▸ **Action item**
Write out the opening lines of the data word for word, up to and including the line with "output data_rise_0;", and leave every picture and every later line out.
----- Given data -----
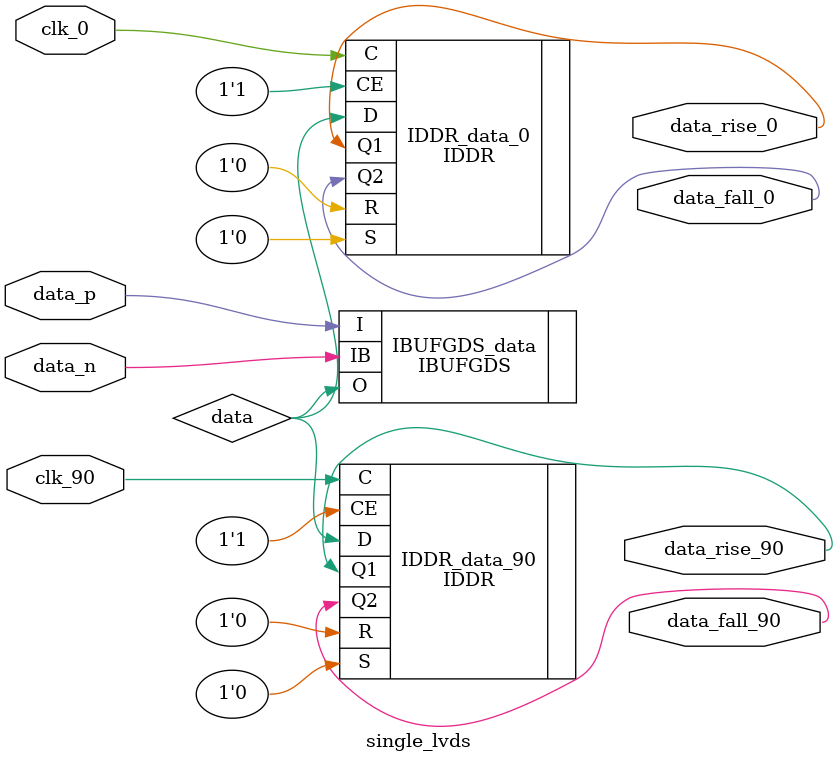
<source format=v>
module single_lvds (
  clk_0,
	clk_90,
	data_p,
	data_n,
	data_rise_0,
	data_fall_0,
	data_rise_90,
	data_fall_90
);

// Inputs and Outputs
//===================
input clk_0;
input clk_90;
input data_p;
input data_n;
output data_rise_0;
output data_fall_0;
output data_rise_90;
output data_fall_90;

// Wires and Regs
//===============
wire data;

// Module Declarations
//====================
IBUFGDS #(
	.DIFF_TERM("TRUE"),       	// Differential Termination (Virtex-4/5, Spartan-3E/3A)
	.IOSTANDARD("LVDS_25")    	// Specify the input I/O standard
) IBUFGDS_data (
	.O(data),  						// Buffer output
	.I(data_p),  						// Diff_p buffer input (connect directly to top-level port)
	.IB(data_n) 						// Diff_n buffer input (connect directly to top-level port)
);

IDDR #(
	.DDR_CLK_EDGE("SAME_EDGE_PIPELINED"), // "OPPOSITE_EDGE", "SAME_EDGE" or "SAME_EDGE_PIPELINED" 
	.INIT_Q1(1'b0), // Initial value of Q1: 1'b0 or 1'b1
	.INIT_Q2(1'b0), // Initial value of Q2: 1'b0 or 1'b1
	.SRTYPE("SYNC") // Set/Reset type: "SYNC" or "ASYNC" 
) IDDR_data_0 (
	.Q1(data_rise_0), // 1-bit output for positive edge of clock 
	.Q2(data_fall_0), // 1-bit output for negative edge of clock
	.C(clk_0),   // 1-bit clock input
	.CE(1'b1), // 1-bit clock enable input
	.D(data),   // 1-bit DDR data input
	.R(1'b0),   // 1-bit reset
	.S(1'b0)    // 1-bit set
);

IDDR #(
	.DDR_CLK_EDGE("SAME_EDGE_PIPELINED"), // "OPPOSITE_EDGE", "SAME_EDGE" or "SAME_EDGE_PIPELINED" 
	.INIT_Q1(1'b0), // Initial value of Q1: 1'b0 or 1'b1
	.INIT_Q2(1'b0), // Initial value of Q2: 1'b0 or 1'b1
	.SRTYPE("SYNC") // Set/Reset type: "SYNC" or "ASYNC" 
) IDDR_data_90 (
	.Q1(data_rise_90), // 1-bit output for positive edge of clock 
	.Q2(data_fall_90), // 1-bit output for negative edge of clock
	.C(clk_90),   // 1-bit clock input
	.CE(1'b1), // 1-bit clock enable input
	.D(data),   // 1-bit DDR data input
	.R(1'b0),   // 1-bit reset
	.S(1'b0)    // 1-bit set
);
endmodule

</source>
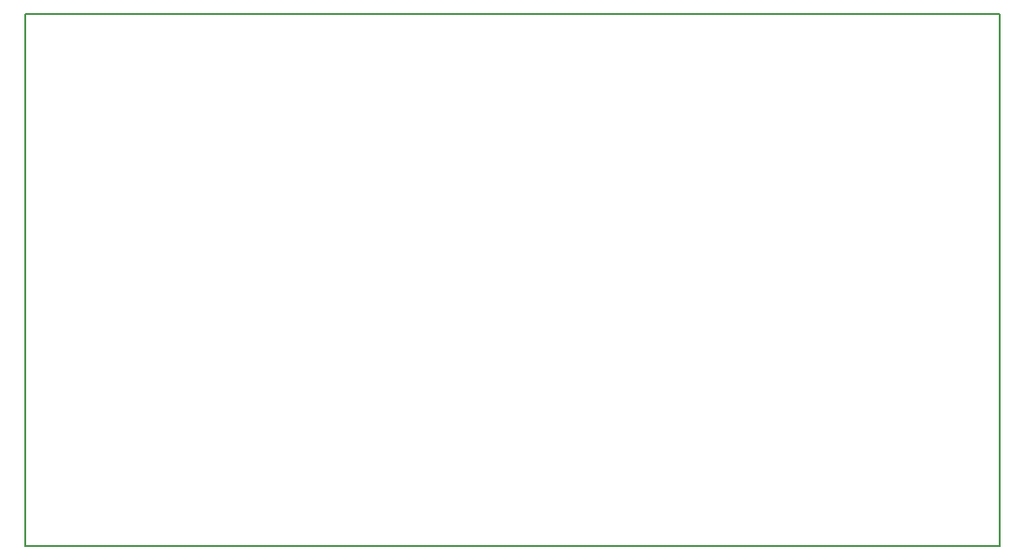
<source format=gko>
G04 #@! TF.FileFunction,Profile,NP*
%FSLAX46Y46*%
G04 Gerber Fmt 4.6, Leading zero omitted, Abs format (unit mm)*
G04 Created by KiCad (PCBNEW 4.0.6) date 06/24/17 11:43:18*
%MOMM*%
%LPD*%
G01*
G04 APERTURE LIST*
%ADD10C,0.100000*%
%ADD11C,0.150000*%
G04 APERTURE END LIST*
D10*
D11*
X128905000Y-125730000D02*
X128905000Y-77470000D01*
X217170000Y-77470000D02*
X217170000Y-125730000D01*
X128905000Y-77470000D02*
X217170000Y-77470000D01*
X128905000Y-125730000D02*
X217170000Y-125730000D01*
M02*

</source>
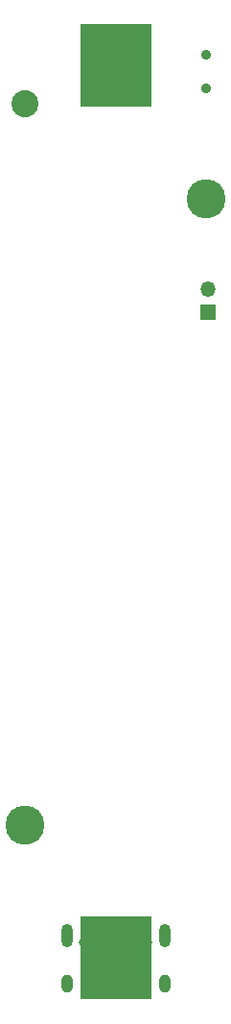
<source format=gbs>
G04 #@! TF.GenerationSoftware,KiCad,Pcbnew,6.0.2+dfsg-1*
G04 #@! TF.CreationDate,2022-06-20T13:27:44+02:00*
G04 #@! TF.ProjectId,trainlog,74726169-6e6c-46f6-972e-6b696361645f,rev?*
G04 #@! TF.SameCoordinates,Original*
G04 #@! TF.FileFunction,Soldermask,Bot*
G04 #@! TF.FilePolarity,Negative*
%FSLAX46Y46*%
G04 Gerber Fmt 4.6, Leading zero omitted, Abs format (unit mm)*
G04 Created by KiCad (PCBNEW 6.0.2+dfsg-1) date 2022-06-20 13:27:44*
%MOMM*%
%LPD*%
G01*
G04 APERTURE LIST*
%ADD10C,0.650000*%
%ADD11O,1.000000X2.100000*%
%ADD12O,1.000000X1.600000*%
%ADD13C,0.900000*%
%ADD14R,1.350000X1.350000*%
%ADD15O,1.350000X1.350000*%
%ADD16C,2.390000*%
%ADD17C,3.450000*%
%ADD18R,6.350000X7.340000*%
G04 APERTURE END LIST*
D10*
G04 #@! TO.C,J1*
X97110000Y-137922500D03*
X102890000Y-137922500D03*
D11*
X95680000Y-137392500D03*
D12*
X104320000Y-141572500D03*
X95680000Y-141572500D03*
D11*
X104320000Y-137392500D03*
G04 #@! TD*
D13*
G04 #@! TO.C,SW1*
X108000000Y-62700000D03*
X108000000Y-59700000D03*
G04 #@! TD*
D14*
G04 #@! TO.C,J3*
X108200000Y-82400000D03*
D15*
X108200000Y-80400000D03*
G04 #@! TD*
D16*
G04 #@! TO.C,BT1*
X92000000Y-64070000D03*
D17*
X108000000Y-72400000D03*
X92000000Y-127600000D03*
D18*
X100000000Y-60670000D03*
X100000000Y-139330000D03*
G04 #@! TD*
M02*

</source>
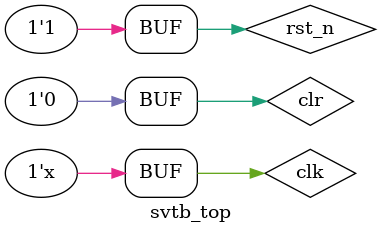
<source format=sv>
module svtb_top (/*AUTOARG*/ ) ;
   parameter WIDTH=8;
   parameter DEPTH=16;
   parameter REGOUT=1;

   bit clk,rst_n;
   bit clr;
   
   always #5 clk = ~clk;

   initial begin
      rst_n = 0;
      clr = 0;
      #10 rst_n =1;
   end

   fifo_if #(.WIDTH(WIDTH),.DEPTH(DEPTH),.REGOUT(REGOUT)) vif(clk,rst_n);
   test #(.WIDTH(WIDTH),.DEPTH(DEPTH),.REGOUT(REGOUT)) t1(vif);
   generic_fifo_sync DUT(.clk (clk),
                         .clr (clr),
            .rst_n (vif.rst_n),
            .wr_en(vif.wr_en),
            .rd_en(vif.rd_en),
            .wr_data(vif.wr_data),
            .rd_data(vif.rd_data),
            .full(vif.full),
            .empty(vif.empty)
            );
   
endmodule // svtb_top

</source>
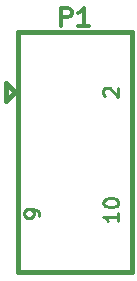
<source format=gto>
G04 (created by PCBNEW-RS274X (2012-apr-16-27)-stable) date Wed 01 Oct 2014 12:35:54 PM PDT*
G01*
G70*
G90*
%MOIN*%
G04 Gerber Fmt 3.4, Leading zero omitted, Abs format*
%FSLAX34Y34*%
G04 APERTURE LIST*
%ADD10C,0.006000*%
%ADD11C,0.015000*%
%ADD12C,0.012000*%
%ADD13C,0.010000*%
G04 APERTURE END LIST*
G54D10*
G54D11*
X24500Y-23000D02*
X24200Y-22700D01*
X24200Y-22700D02*
X24200Y-23300D01*
X24200Y-23300D02*
X24500Y-23000D01*
X28400Y-21000D02*
X28400Y-29000D01*
X28400Y-29000D02*
X24600Y-29000D01*
X24600Y-29000D02*
X24600Y-21000D01*
X24600Y-21000D02*
X28400Y-21000D01*
G54D12*
X26058Y-20793D02*
X26058Y-20193D01*
X26286Y-20193D01*
X26344Y-20221D01*
X26372Y-20250D01*
X26401Y-20307D01*
X26401Y-20393D01*
X26372Y-20450D01*
X26344Y-20479D01*
X26286Y-20507D01*
X26058Y-20507D01*
X26972Y-20793D02*
X26629Y-20793D01*
X26801Y-20793D02*
X26801Y-20193D01*
X26744Y-20279D01*
X26686Y-20336D01*
X26629Y-20364D01*
G54D13*
X27962Y-27024D02*
X27962Y-27310D01*
X27962Y-27167D02*
X27462Y-27167D01*
X27534Y-27215D01*
X27581Y-27262D01*
X27605Y-27310D01*
X27462Y-26715D02*
X27462Y-26667D01*
X27486Y-26619D01*
X27510Y-26596D01*
X27558Y-26572D01*
X27653Y-26548D01*
X27772Y-26548D01*
X27867Y-26572D01*
X27915Y-26596D01*
X27939Y-26619D01*
X27962Y-26667D01*
X27962Y-26715D01*
X27939Y-26762D01*
X27915Y-26786D01*
X27867Y-26810D01*
X27772Y-26834D01*
X27653Y-26834D01*
X27558Y-26810D01*
X27510Y-26786D01*
X27486Y-26762D01*
X27462Y-26715D01*
X25324Y-27142D02*
X25324Y-27047D01*
X25301Y-26999D01*
X25277Y-26975D01*
X25205Y-26928D01*
X25110Y-26904D01*
X24920Y-26904D01*
X24872Y-26928D01*
X24848Y-26952D01*
X24824Y-26999D01*
X24824Y-27095D01*
X24848Y-27142D01*
X24872Y-27166D01*
X24920Y-27190D01*
X25039Y-27190D01*
X25086Y-27166D01*
X25110Y-27142D01*
X25134Y-27095D01*
X25134Y-26999D01*
X25110Y-26952D01*
X25086Y-26928D01*
X25039Y-26904D01*
X27510Y-23135D02*
X27486Y-23111D01*
X27462Y-23063D01*
X27462Y-22944D01*
X27486Y-22897D01*
X27510Y-22873D01*
X27558Y-22849D01*
X27605Y-22849D01*
X27677Y-22873D01*
X27962Y-23159D01*
X27962Y-22849D01*
M02*

</source>
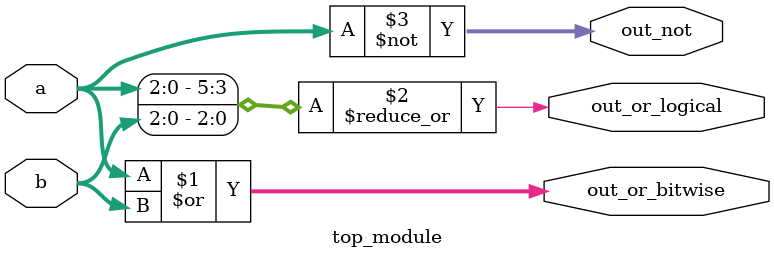
<source format=sv>
module top_module(
    input [2:0] a,
    input [2:0] b,
    output [2:0] out_or_bitwise,
    output out_or_logical,
    output [2:0] out_not
);

    // Bitwise OR
    assign out_or_bitwise = a | b;

    // Logical OR
    assign out_or_logical = |{a, b};

    // Bitwise NOT
    assign out_not = ~{a};

endmodule

</source>
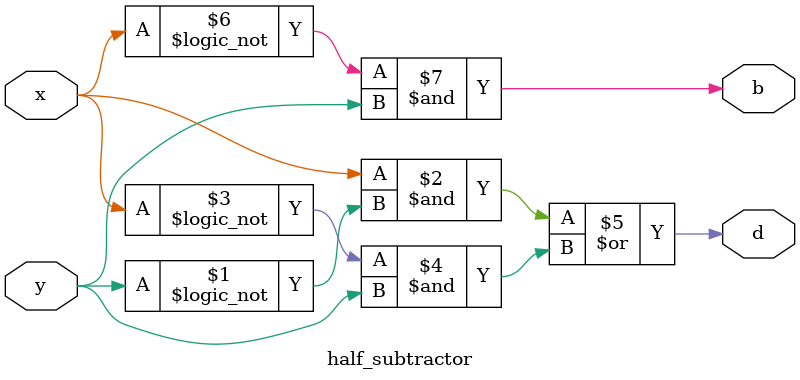
<source format=v>
module half_subtractor(
input x,y,
output d,
output b
);
assign d=(x & !y) | (!x & y);
assign b=!x&y;
endmodule

</source>
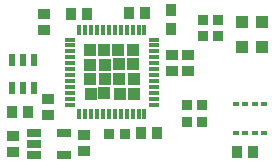
<source format=gtp>
G04 Layer_Color=8421504*
%FSLAX25Y25*%
%MOIN*%
G70*
G01*
G75*
%ADD10R,0.03740X0.01181*%
%ADD11R,0.01181X0.03740*%
%ADD13R,0.02362X0.04331*%
%ADD14R,0.04528X0.02559*%
%ADD15R,0.03347X0.03740*%
%ADD16R,0.03937X0.03937*%
%ADD17R,0.03740X0.03937*%
%ADD18R,0.03937X0.03543*%
%ADD19R,0.01969X0.01575*%
%ADD20R,0.03543X0.03937*%
%ADD42R,0.03933X0.03933*%
D10*
X74878Y23673D02*
D03*
Y25642D02*
D03*
Y27610D02*
D03*
Y29579D02*
D03*
Y31547D02*
D03*
Y33516D02*
D03*
Y35484D02*
D03*
Y37453D02*
D03*
Y39421D02*
D03*
Y41390D02*
D03*
Y43358D02*
D03*
Y45327D02*
D03*
X47122D02*
D03*
Y43358D02*
D03*
Y41390D02*
D03*
Y39421D02*
D03*
Y37453D02*
D03*
Y35484D02*
D03*
Y33516D02*
D03*
Y31547D02*
D03*
Y29579D02*
D03*
Y27610D02*
D03*
Y25642D02*
D03*
Y23673D02*
D03*
D11*
X71827Y48378D02*
D03*
X69858D02*
D03*
X67890D02*
D03*
X65921D02*
D03*
X63953D02*
D03*
X61984D02*
D03*
X60016D02*
D03*
X58047D02*
D03*
X56079D02*
D03*
X54110D02*
D03*
X52142D02*
D03*
X50173D02*
D03*
Y20622D02*
D03*
X52142D02*
D03*
X54110D02*
D03*
X56079D02*
D03*
X58047D02*
D03*
X60016D02*
D03*
X61984D02*
D03*
X63953D02*
D03*
X65921D02*
D03*
X67890D02*
D03*
X69858D02*
D03*
X71827D02*
D03*
D13*
X27660Y29176D02*
D03*
X31400D02*
D03*
X35140D02*
D03*
Y38624D02*
D03*
X31400D02*
D03*
X27660D02*
D03*
D14*
X34980Y14240D02*
D03*
Y10500D02*
D03*
Y6760D02*
D03*
X45020D02*
D03*
Y14240D02*
D03*
D15*
X91091Y23500D02*
D03*
X85972D02*
D03*
X65259Y13700D02*
D03*
X60141D02*
D03*
X96459Y52000D02*
D03*
X91341D02*
D03*
X96459Y46600D02*
D03*
X91341D02*
D03*
X91059Y18000D02*
D03*
X85941D02*
D03*
D16*
X111152Y42996D02*
D03*
X104459D02*
D03*
X111052Y51096D02*
D03*
X104359D02*
D03*
D17*
X80700Y55250D02*
D03*
Y48950D02*
D03*
D18*
X38200Y48443D02*
D03*
Y53758D02*
D03*
X51600Y8143D02*
D03*
Y13457D02*
D03*
X28000Y7842D02*
D03*
Y13158D02*
D03*
X81000Y34743D02*
D03*
Y40058D02*
D03*
X86500Y34743D02*
D03*
Y40058D02*
D03*
X39700Y25657D02*
D03*
Y20343D02*
D03*
D19*
X102276Y14276D02*
D03*
X105425D02*
D03*
X108575D02*
D03*
X111724D02*
D03*
Y23724D02*
D03*
X108575D02*
D03*
X105425D02*
D03*
X102276D02*
D03*
D20*
X107957Y8000D02*
D03*
X102643D02*
D03*
X27643Y21200D02*
D03*
X32958D02*
D03*
X66843Y54300D02*
D03*
X72158D02*
D03*
X52758Y53900D02*
D03*
X47442D02*
D03*
X70543Y14200D02*
D03*
X75858D02*
D03*
D42*
X63242Y32208D02*
D03*
X63522Y27032D02*
D03*
X68377Y27152D02*
D03*
X68217Y32047D02*
D03*
X68176Y37061D02*
D03*
X63282D02*
D03*
X58669Y36820D02*
D03*
X58549Y32127D02*
D03*
X58508Y27353D02*
D03*
X53855Y27152D02*
D03*
X53734Y32047D02*
D03*
X53654Y36700D02*
D03*
X53734Y42014D02*
D03*
X58388Y41875D02*
D03*
X63001D02*
D03*
X68096Y41916D02*
D03*
M02*

</source>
-----
▸ **The answer**
<source format=v>
module single_lvds (
  clk_0,
	clk_90,
	data_p,
	data_n,
	data_rise_0,
	data_fall_0,
	data_rise_90,
	data_fall_90
);

// Inputs and Outputs
//===================
input clk_0;
input clk_90;
input data_p;
input data_n;
output data_rise_0;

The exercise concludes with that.